Decades of Doing: Indigenous Women Academics Reflect on the Practices of Community-Based Health Research


It has been several decades since the establishment of the Ownership, Control, Access, and Possession (OCAP) principles and increase scholarship on Indigenous research ethics. OCAP was developed to promote self-determination for Indigenous peoples and communities when conducting research. Through conversations with Indigenous health scholars, Kim Anderson and Jaime Cidro review the key themes shaping understandings and practices of Indigenous health research. These themes include (a) research in relationships, (b) creating partnerships and negotiating across systems, (c) self-determination applied to research, and (d) community-engaged research.  



1. Research in Relationship

Research in relationships revolves around community-based and Indigenous research methodologies. Indigenous communities may at first be fearful and untrusting of researchers given the historical abuse done by researchers. Thus, establishing good relationships is the most important factor in doing Indigenous health research. Building relationships can involve participating in activities that may not appear to be directly related to the tasks of data collection, such as informal meetings. Participants discussed how relationship building is not easy to learn and researchers need to recognize when something is appropriate or when to step back.

2. Creating Partnerships and Negotiating Across Systems

With Indigenous health research, there's a need to negotiate expectations for all parties; ask what everyone is bringing to the table, what does everyone need from this and acknowledge that people have different needs. Researchers need to make sure community partners are aware of what tasks they are responsible for and don't assign extra tasks without discussing it. 

3. OCAP - or Self Determination Applied to Research
The OCAP has allowed communities to find a voice related to research but there's a need to “fine-tune” this process. Some participants discussed how the discourse around OCAP can create barriers in their work. That is, the OCAP has created more controls for those working with and in communities. This OCAP discourse can be used for gatekeeping and prohibiting research that might be unpopular (i.e. on reserve-based communities). 

The OCAP has also created a lot of jurisdictional challenges for researchers in terms of gaining or distributing information. One participant stated that the OCAP is all about ownership, control and access of research materials. These conflicting and demanding systems make it difficult to determine how to apply the discourse into health research regarding appropriate distribution of personal information. 

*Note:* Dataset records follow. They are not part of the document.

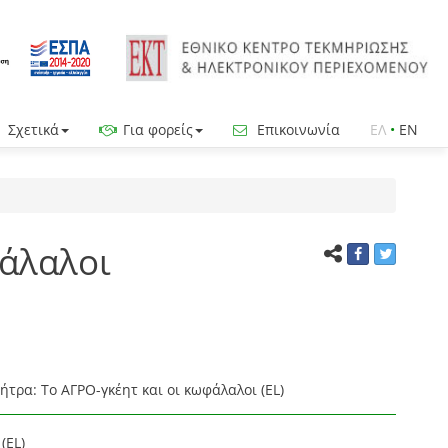
Σχετικά
Για φορείς
Επικοινωνία
ΕΛ
•
EN
φάλαλοι
ήτρα: Το ΑΓΡΟ-γκέητ και οι κωφάλαλοι (EL)
(EL)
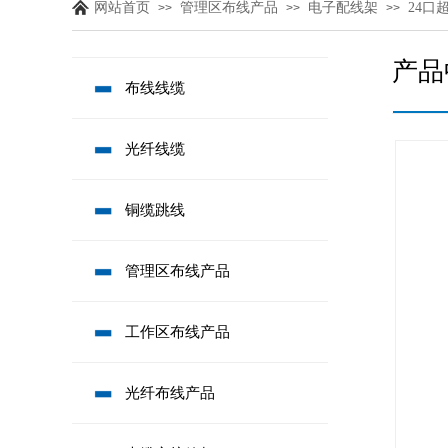
网站首页
管理区布线产品
电子配线架
24口
>>
>>
>>
产品
布线线缆
光纤线缆
铜缆跳线
管理区布线产品
工作区布线产品
光纤布线产品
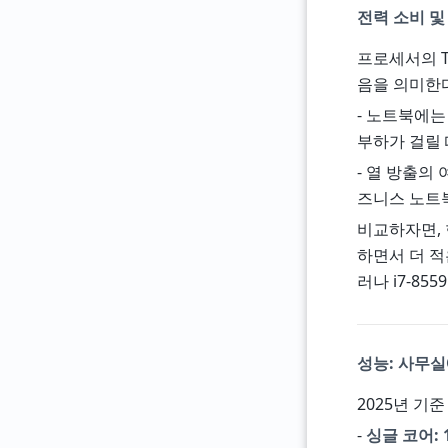
전력 소비 및 
프로세서의 T
음을 의미한다
- 노트북에는 
부하가 걸릴 
- 열 방출의 
즈니스 노트북
비교하자면, 현
하면서 더 적
러나 i7-8
성능: 사무
2025년 기준
-
싱글 코어: 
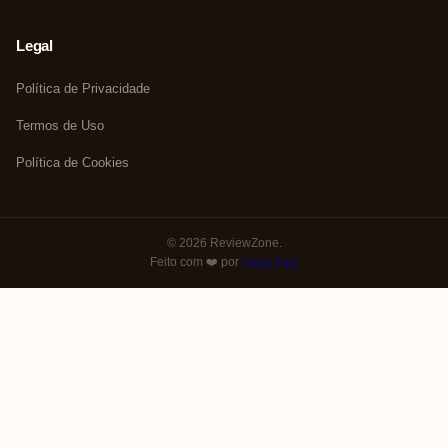
Legal
Política de Privacidade
Termos de Uso
Política de Cookies
© 2026 ReviewZone.
Feito com ❤️ por
Rede Fast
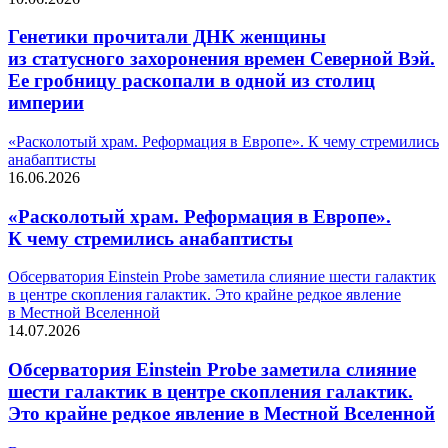
Генетики прочитали ДНК женщины
из статусного захоронения времен Северной Вэй.
Ее гробницу раскопали в одной из столиц
империи
«Расколотый храм. Реформация в Европе». К чему стремились
анабаптисты
16.06.2026
«Расколотый храм. Реформация в Европе».
К чему стремились анабаптисты
Обсерватория Einstein Probe заметила слияние шести галактик
в центре скопления галактик. Это крайне редкое явление
в Местной Вселенной
14.07.2026
Обсерватория Einstein Probe заметила слияние
шести галактик в центре скопления галактик.
Это крайне редкое явление в Местной Вселенной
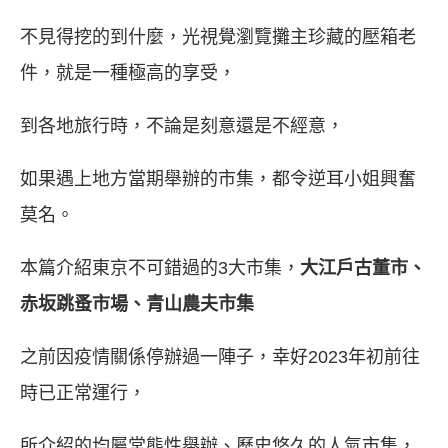
不見得挖的到什麼，光視覺瀏覽攤主珍藏的壓箱老
件，就是一種極高的享受，
到各地旅行時，不論是刻意還是不經意，
如果遇上地方當期舉辦的市集，都令逆耳小姐興奮
莫名。
本篇介紹東京不可錯過的3大市集，
大江戶古董市
、
赤坂跳蚤市場
、
青山農夫市集
之前因疫情關係停辦過一陣子，幸好2023年初前往
時已正常運行，
所介紹的均屬常態性舉辦、歷史悠久的人氣市集，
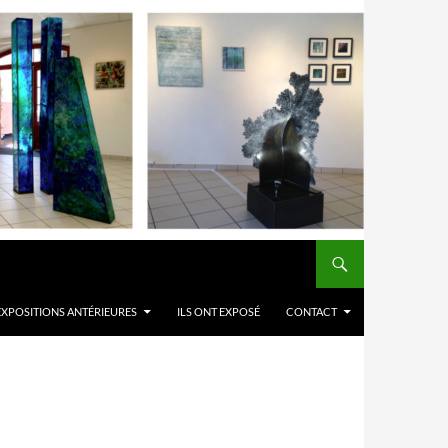
EXPOSITIONS ANTÉRIEURES
ILS ONT EXPOSÉ
CONTACT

4. Community-Engaged Research, Agent of Change
Participants expressed the need to do research that was community driven (i.e. engages communities in the problems people face and moves them to action) to ensure methodologies are centered around Indigenous people. Yet, researchers still play a crucial role in community driven research. There are things they as academics are aware of that Indigenous communities might not know but would benefit from. To ensure equal participation and effort from researchers and community members, research should include capacity building at the community level. This can be described as advancing skills to understand, use, and conduct research at the individual or community level. 


Discussion and Key Findings

Anderson and Cidro discovered that there is a reluctance to follow the OCAP principles as it is challenging to meet its standards. The principles of the OCAP require navigating through several systems that may not sync with research protocols or community engagement guidelines. For instance, institutional realities do not allow for relationship building as university protocols are fast moving and strict. This can create great stress on Indigenous health researchers as they struggle to meet all the demands of working in university environments with contributions from community members.

Also, university REBs, research ethics at the community or partner level, and expectations from funders, all require a set of negotiation systems that may not coincide with the OCAP principles, making it difficult to implement. The processes required by REBs are often incompatible with social science and community-based participatory work. Also, the slow pace of university ethics can interfere with the timing and needs of community-driven work. University protocols, including ethic applications, can put relationships and best practices at risk when engaging in community-based research. The OCAP’s link to self-determination in research is also hard to apply in practice as their principles remain colonial. That is, the principles of “ownership” and “possession” make it difficult to encourage involvement from Indigenous communities as they do not promote self-determination. 

Indigenous researchers, therefore, are hesitant to use the OCAP due the inflexible discourse surrounding it. This creates a gap between OCAP in principle and theory and OCAP in action. Overcoming this gap is central to moving into a more nuanced consideration of how Indigenous scholarship can be both meaningful to community and meaningful for the Indigenous scholar. 

Currently, Indigenous health researchers find themselves constantly caught up in discussions of OCAP as it is not fully understood by all and thus not applied properly. Therefore, there is a need to develop better protocols and understanding between universities and communities. This will include: developing more suitable finance arrangements, further understanding between community partners and university partners about their distinct work demands and environments.